“You better watch your back, I’m going to rape your arse at 8pm and put the video all over,” one of the retweeted messages read.
“Best way to rape a witch,” read another message, this one written by Nunn himself: “try and drown her first then just when she’s gagging for air that’s when you enter.”
The conviction was a relief to the politician, member of Parliament Stella Creasy, who said it sent a message that “this is an old crime taking a new form online.” It was also a victory for advocates who have campaigned for harsher punishments for digital abusers, both in the U.K. and the U.S. After all, whenever a disturbing abuse case arises — think Anita Sarkeesian, the gaming critic who was recently forced from her home — concerned observers are left wondering: What can be done? Is there no legal recourse?
In many cases there’s simply not, says Danielle Citron, a professor of law at the University of Maryland and the author of a new book on hate crime online.
“We have a much higher standard in the U.S. when it comes to what constitutes threatening speech,” Citron explained. And even if a Twitter threat or a frightening Facebook post clearly meets that standard, she said, “we rarely prosecute these crimes.”
Here’s how Citron breaks it down: The U.S., unlike, say, the U.K., constitutionally protects speech under the First Amendment. That is self-evidently, demonstrably great. But over time, the Supreme Court has carved out a few areas of speech that it doesn’t think are worth protecting. You can’t knowingly slander another person, for instance, and you can’t ask someone to commit a crime for you. You also can’t make what the court calls “true threats.”

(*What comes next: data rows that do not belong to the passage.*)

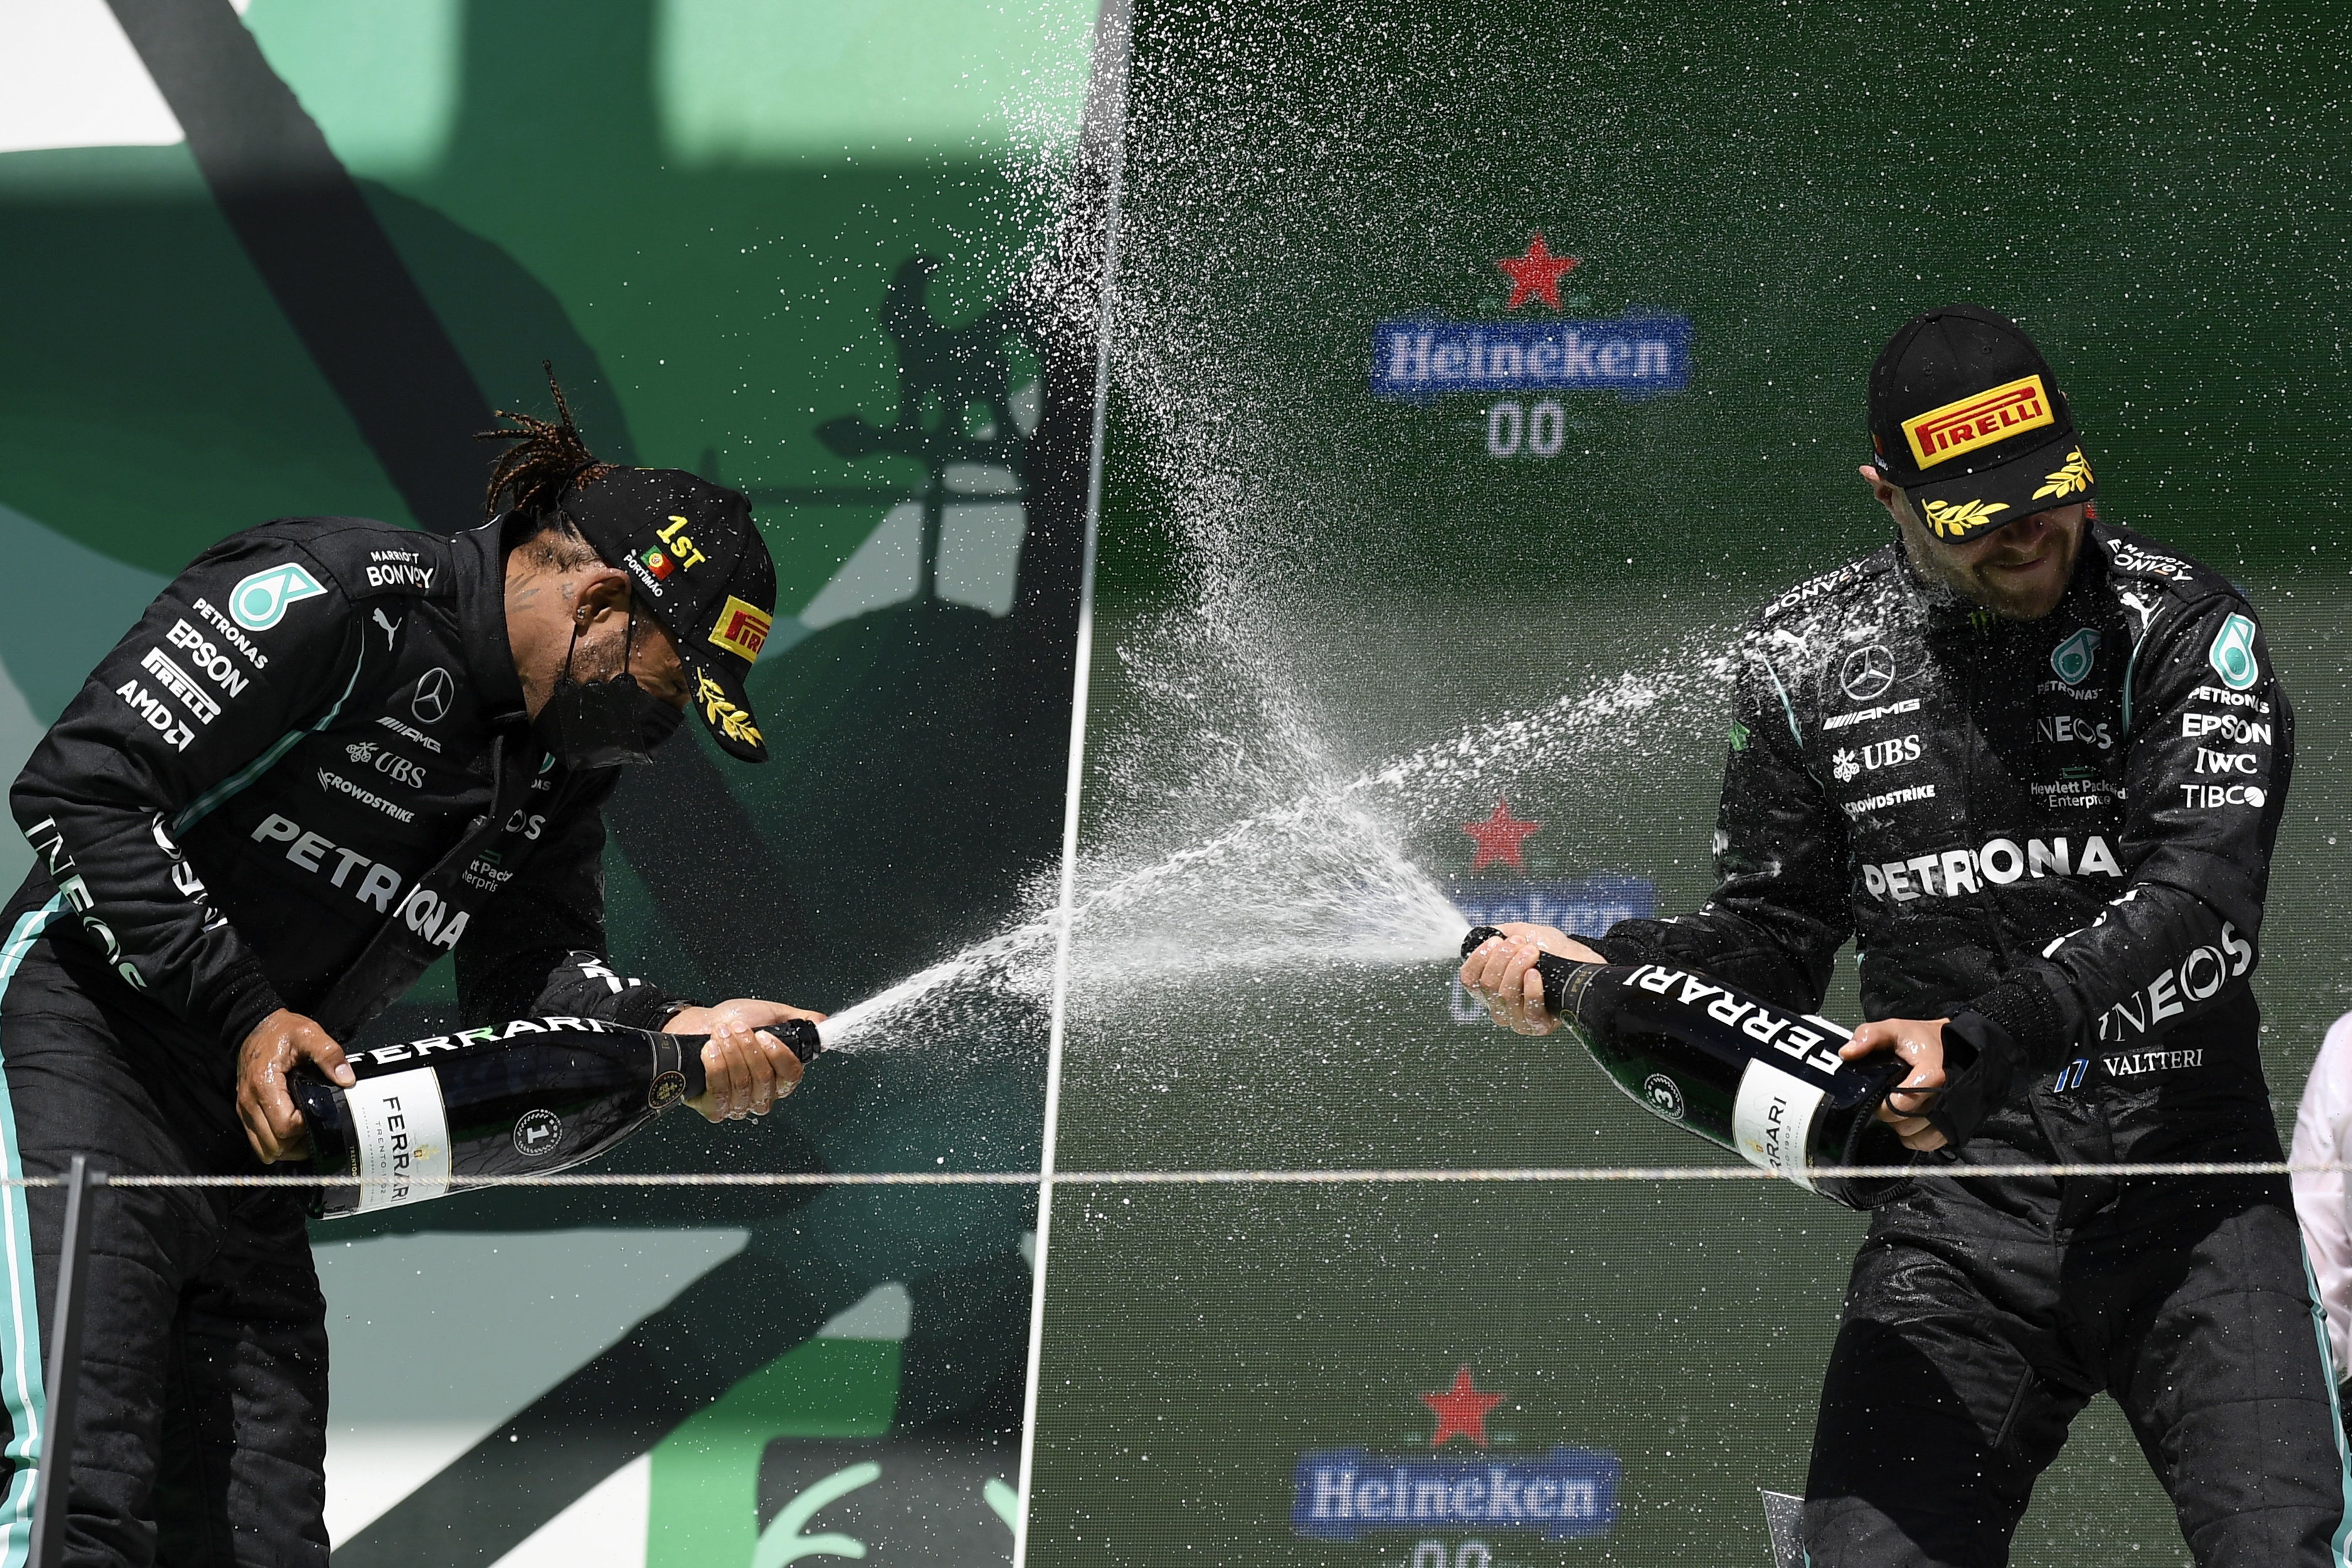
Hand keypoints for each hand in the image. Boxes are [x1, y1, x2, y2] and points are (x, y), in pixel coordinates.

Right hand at [237, 1009, 353, 1163]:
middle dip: (298, 1144)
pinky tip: (293, 1132)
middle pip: (273, 1145)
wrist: (255, 1027)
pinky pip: (258, 1141)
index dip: (306, 1127)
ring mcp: (245, 1110)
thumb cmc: (282, 1031)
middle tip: (318, 1128)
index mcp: (264, 1085)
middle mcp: (249, 1102)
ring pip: (264, 1149)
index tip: (320, 1112)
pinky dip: (276, 1143)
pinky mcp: (245, 1112)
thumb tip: (346, 1078)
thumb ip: (329, 1054)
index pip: (285, 1127)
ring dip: (286, 1148)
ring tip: (307, 1133)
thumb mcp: (309, 1034)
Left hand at [665, 998, 825, 1120]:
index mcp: (780, 1076)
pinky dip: (715, 1067)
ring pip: (743, 1085)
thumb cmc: (731, 1022)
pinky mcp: (715, 1109)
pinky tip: (710, 1050)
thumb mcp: (769, 1014)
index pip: (792, 1075)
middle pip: (765, 1079)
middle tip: (738, 1028)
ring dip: (730, 1053)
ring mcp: (739, 1105)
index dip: (779, 1055)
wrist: (695, 1026)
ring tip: (721, 1034)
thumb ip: (798, 1020)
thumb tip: (822, 1023)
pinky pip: (721, 1093)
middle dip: (748, 1048)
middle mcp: (763, 1095)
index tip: (765, 1035)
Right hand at [1458, 924, 1604, 1035]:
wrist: (1581, 959)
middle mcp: (1499, 1006)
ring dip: (1517, 969)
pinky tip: (1535, 974)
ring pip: (1505, 995)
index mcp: (1490, 986)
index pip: (1469, 979)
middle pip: (1487, 984)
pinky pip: (1528, 1011)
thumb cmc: (1552, 949)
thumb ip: (1500, 933)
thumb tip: (1486, 935)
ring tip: (1532, 952)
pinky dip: (1531, 990)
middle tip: (1521, 944)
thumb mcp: (1522, 934)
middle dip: (1503, 958)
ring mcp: (1517, 1018)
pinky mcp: (1538, 1025)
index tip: (1495, 941)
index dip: (1478, 959)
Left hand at [1840, 1018, 1951, 1151]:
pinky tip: (1913, 1118)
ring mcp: (1953, 1115)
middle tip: (1890, 1097)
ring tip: (1902, 1106)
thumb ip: (1870, 1036)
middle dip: (1890, 1114)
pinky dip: (1916, 1136)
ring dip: (1903, 1126)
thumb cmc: (1925, 1040)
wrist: (1960, 1047)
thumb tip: (1847, 1053)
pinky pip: (1928, 1144)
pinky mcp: (1956, 1126)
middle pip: (1906, 1124)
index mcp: (1933, 1074)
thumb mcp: (1896, 1028)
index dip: (1882, 1104)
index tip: (1879, 1093)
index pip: (1900, 1105)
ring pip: (1915, 1137)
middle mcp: (1947, 1098)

What makes something a “true threat”?
This is basically the key point — the critical issue that the whole messy, horrible situation turns on. A true threat has to be specific. It has to be unequivocal. It has to be immediate. It has to cause serious fear of harm — the kind that has the victim constantly looking over his or her shoulder. Some lower courts have even ruled that the threatener has to deliberately intend to cause fear, a tricky issue, since many defendants will claim they were joking after the fact. (Citron expects that the Supreme Court will rule on this soon.)
In either case, this standard — which doesn’t exist in the U.K. — immediately protects many, perhaps even the majority, of abusive online messages we see on social networks and other sites.
“I’m going to kill you today.” — true threat.
“If I see you today I’m going to kill you.” — not a true threat, in most circumstances. (Citron notes that everything is contextual — in some cases, depending on how this threat is framed and phrased, and what other material it’s sent with, it could meet the true threat standard.)
“I would really like to kill you.” — likewise not a true threat.
“Best way to rape a witch: try and drown her first” — the exact message Nunn sent to Creasey, probably doesn’t constitute a true threat in the U.S. (After all, it never even mentions Creasey, let alone sets a date or time.) So, had his case been tried here, it’s quite possible that the First Amendment would triumph … and a bored, hateful father of one would go on to troll another day.
What happens if someone makes a true threat online?
Even then, at least in the U.S., there’s little to suggest that police will pursue the case. Citron found that, between 2009 and 2012, only 10 cyberstalking cases were prosecuted in the country. Most related to revenge porn, a similarly fraught corner of Internet law.
“We see this happening for two reasons,” Citron said. “Cops are afraid of the technology … and they’re not well-versed in the laws on this issue. They need better training.”
When victims come to her for advice on getting cops to pursue their cases, Citron goes so far as to suggest that they print the law out and bring it to the station with them. That stands in stark contrast to cases like Nunn’s, where police and prosecutors have not only pursued these convictions — but pursued them even for borderline cases. Notes Sarah Jeong, a journalist and legal scholar who has written extensively on technology and the law, many of the abusive tweets made in the wake of the Austen campaign clearly met the U.S. standard for true threats.
“So I think the UK government purposefully picked something that wouldn’t meet a higher standard (like the US standard) in order to set the bar there,” she said by e-mail.
Does that mean American Twitter trolls will always get away with murder?
No, not quite. Citron notes that, in the seven years she’s been lecturing on cyberharassment and other forms of digital abuse, public opinion and awareness of the issue have changed wildly: The media now reports on these issues often, she notes, and lawmakers in 14 states have passed laws on digital abuse within the past 13 months alone. None of those laws have satisfied advocates and legal experts, who are looking for the right balance between generous free speech protections and real protection for victims. (In the wake of “The Fappening,” the legal scholar and writer Amanda Levendowski told me that she couldn’t pick a best one — they were all “pretty bad.”) But still, Citron says, they’re something. They’re a start.
For better or worse — and there are valid arguments on both sides — that start probably wouldn’t have jailed Peter Nunn, had he been tried in the U.S. Not that Nunn seems terribly upset by his conviction. A protected account that purportedly belongs to him has tweeted 530 times since the incident with Cresey; the banner image shows a defiant Nunn standing outside the Westminster court where his case was tried: a martyr for hatefulness. Or maybe free speech.